A problem encountered when using graphic formats such as GIF or PCX to store spectrum data is that, in order to access a particular part of an image, the entire image must be decompressed. In most cases, especially at higher magnifications, this is unnecessary, since only a small portion of that data is actually being displayed. Uncompressed image formats do not have this problem but instead suffer from slow disk access times, since uncompressed spectra can reach more than 4 megabytes in size. The SPC format solves these barriers by storing data in sections, such that it is possible to jump immediately to any specific portion of the image, dramatically decreasing access time since only the necessary data is retrieved. In addition, each section is individually compressed, so the SPC format produces files that are approximately 40 times smaller than the raw data. Thus, with the SPC format it is practical not only to deliver spectra at high resolution, but also to store a large number of such spectra in a relatively small amount of disk space.
Although the spectral images are the most important component of the WebSpectra database, there are several auxiliary files that were also generated during data processing. These files are in plain text and contain necessary information relating to the corresponding spectra such as compound name and formula, solvent(s) used, and for 1D spectra, signal frequencies.
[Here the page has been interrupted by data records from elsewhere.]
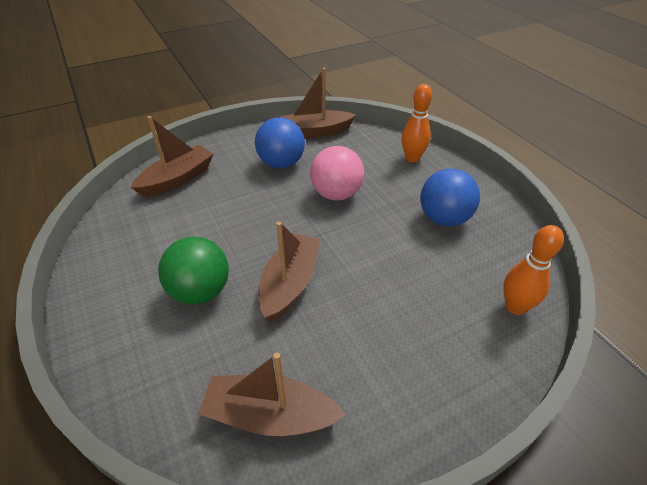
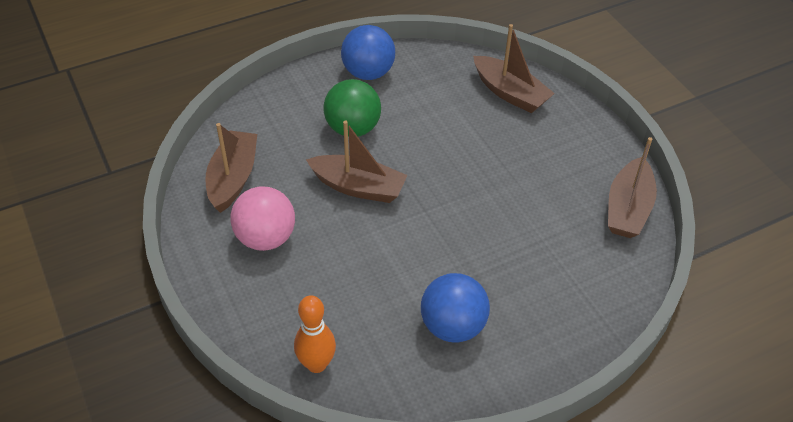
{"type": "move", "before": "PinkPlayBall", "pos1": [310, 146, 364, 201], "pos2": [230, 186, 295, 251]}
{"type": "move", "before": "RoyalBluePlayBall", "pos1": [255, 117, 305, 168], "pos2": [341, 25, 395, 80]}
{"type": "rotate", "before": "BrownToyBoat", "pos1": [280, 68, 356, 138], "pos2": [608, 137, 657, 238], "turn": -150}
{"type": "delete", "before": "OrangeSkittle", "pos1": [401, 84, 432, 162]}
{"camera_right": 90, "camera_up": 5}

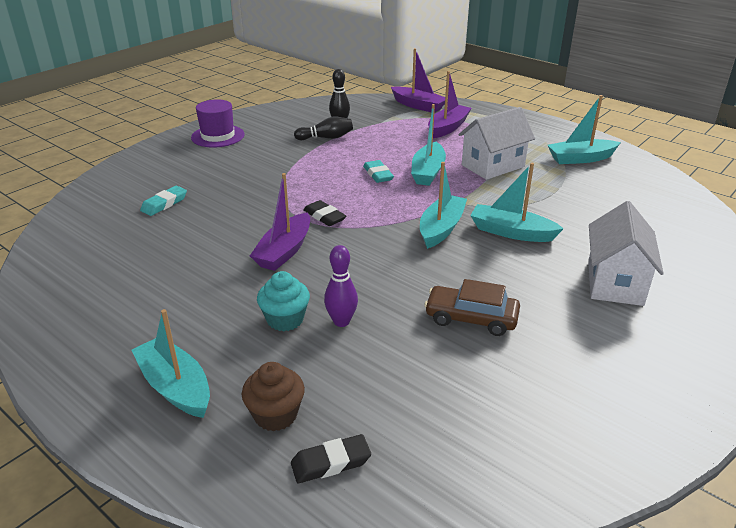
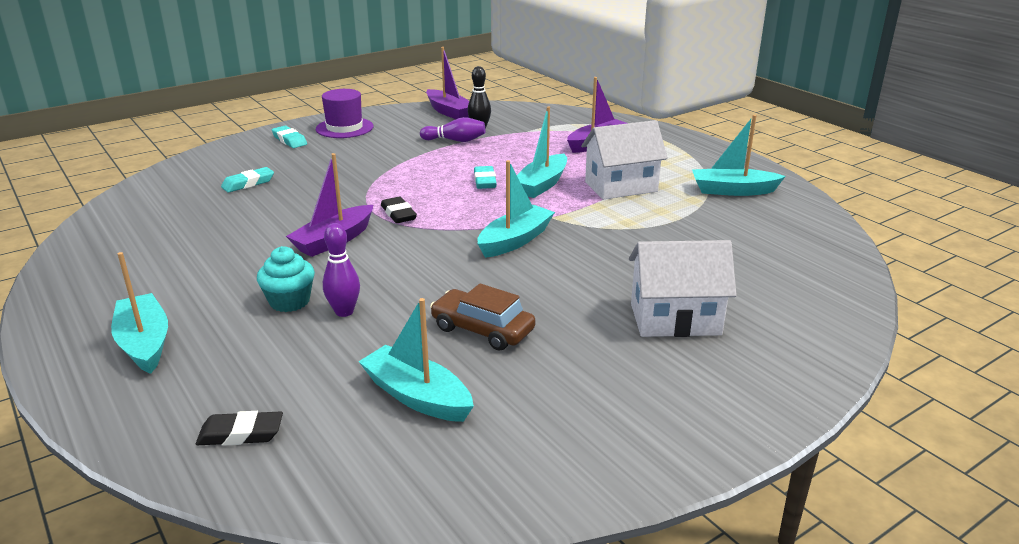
{"type": "insert", "after": "AquaPencilEraser", "pos2": [272, 126, 307, 148]}
{"type": "move", "before": "AquaToyBoat", "pos1": [470, 163, 564, 242], "pos2": [358, 298, 474, 422]}
{"type": "recolor", "before": "BlackSkittle", "after": "RoyalPurpleSkittle", "pos1": [294, 117, 353, 140], "pos2": [420, 117, 485, 142]}
{"type": "move", "before": "RoyalPurpleToyBoat", "pos1": [391, 48, 445, 113], "pos2": [426, 47, 469, 119]}
{"type": "rotate", "before": "PureWhiteHouse", "pos1": [588, 201, 664, 306], "pos2": [629, 240, 737, 337], "turn": 60}
{"type": "delete", "before": "BrownCupcake", "pos1": [242, 362, 305, 431]}
{"camera_right": 15, "camera_up": -5}

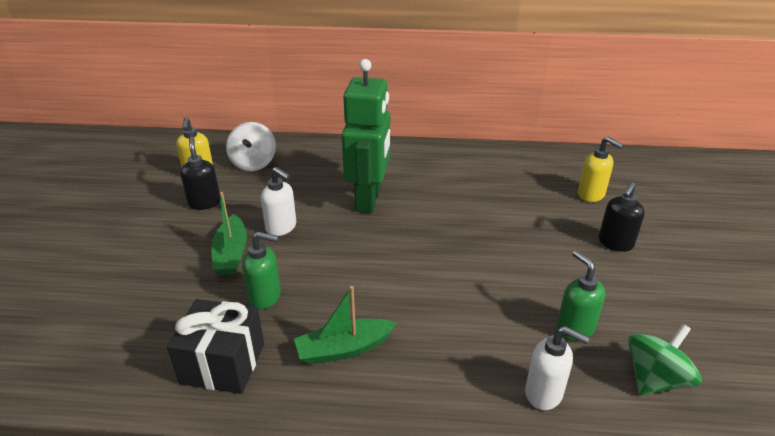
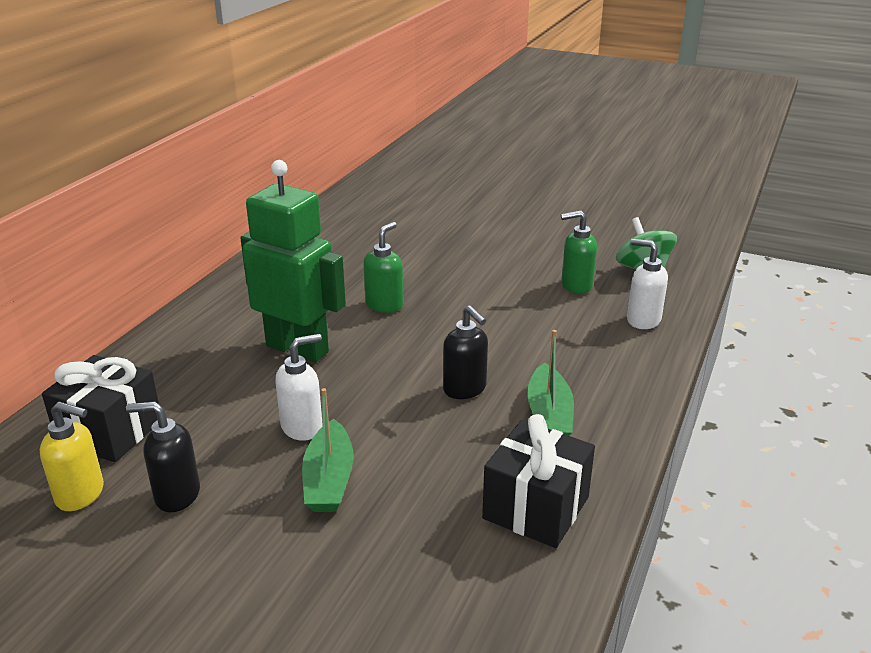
{"type": "replace", "before": "PureWhiteToyTop", "after": "BlackPresent", "pos1": [226, 122, 276, 171], "pos2": [42, 355, 159, 462]}
{"type": "rotate", "before": "LeafGreenToyBoat", "pos1": [211, 192, 247, 275], "pos2": [302, 388, 354, 512], "turn": 75}
{"type": "move", "before": "LeafGreenPumpBottle", "pos1": [242, 232, 281, 309], "pos2": [363, 222, 403, 313]}
{"type": "move", "before": "BlackPumpBottle", "pos1": [599, 182, 645, 252], "pos2": [443, 305, 488, 399]}
{"type": "rotate", "before": "PureWhitePumpBottle", "pos1": [525, 326, 590, 410], "pos2": [627, 239, 668, 329], "turn": -105}
{"type": "delete", "before": "BrightYellowPumpBottle", "pos1": [578, 137, 624, 202]}
{"camera_right": -70, "camera_up": -5}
The signal frequencies are generated from the Bruker xwinnmr software mentioned in the initial step in NMR processing. These are displayed beside the spectrum and allow calculation of coupling constants as well as location of signals and magnification. Although important, storage of these values is straightforward and much simpler than the spectral images themselves.
Once spectra are stored on the WWW server, the final hurdle is presentation of appropriately formatted images to the user. The presentation of 2D spectra is relatively simple, since there is little dynamic image processing involved. For 1D spectra, the WebSpectra CGI program handles reading of the stored high-resolution spectrum images, processing and creation of a temporary GIF image, and final display on a WWW page. Spectra are read in the WebSpectra image format described earlier. Spectral images are then processed and compressed using the gd GIF library (8). Processing includes calculation and insertion of a ppm calibration line beneath the spectrum, as well as any magnification requested by the user.
The end result of this long series of processing is the pages which make up the WebSpectra site. Although the steps of processing and presentation are complex, these go a long way towards making the student users life less complex. Through this intricate processing scheme, it is possible to present students high quality, but simple and manageable spectral images which allow them to focus on the most important issue - solving the problems at hand.
Figure 1: Flow diagram for WebSpectra spectrum processing.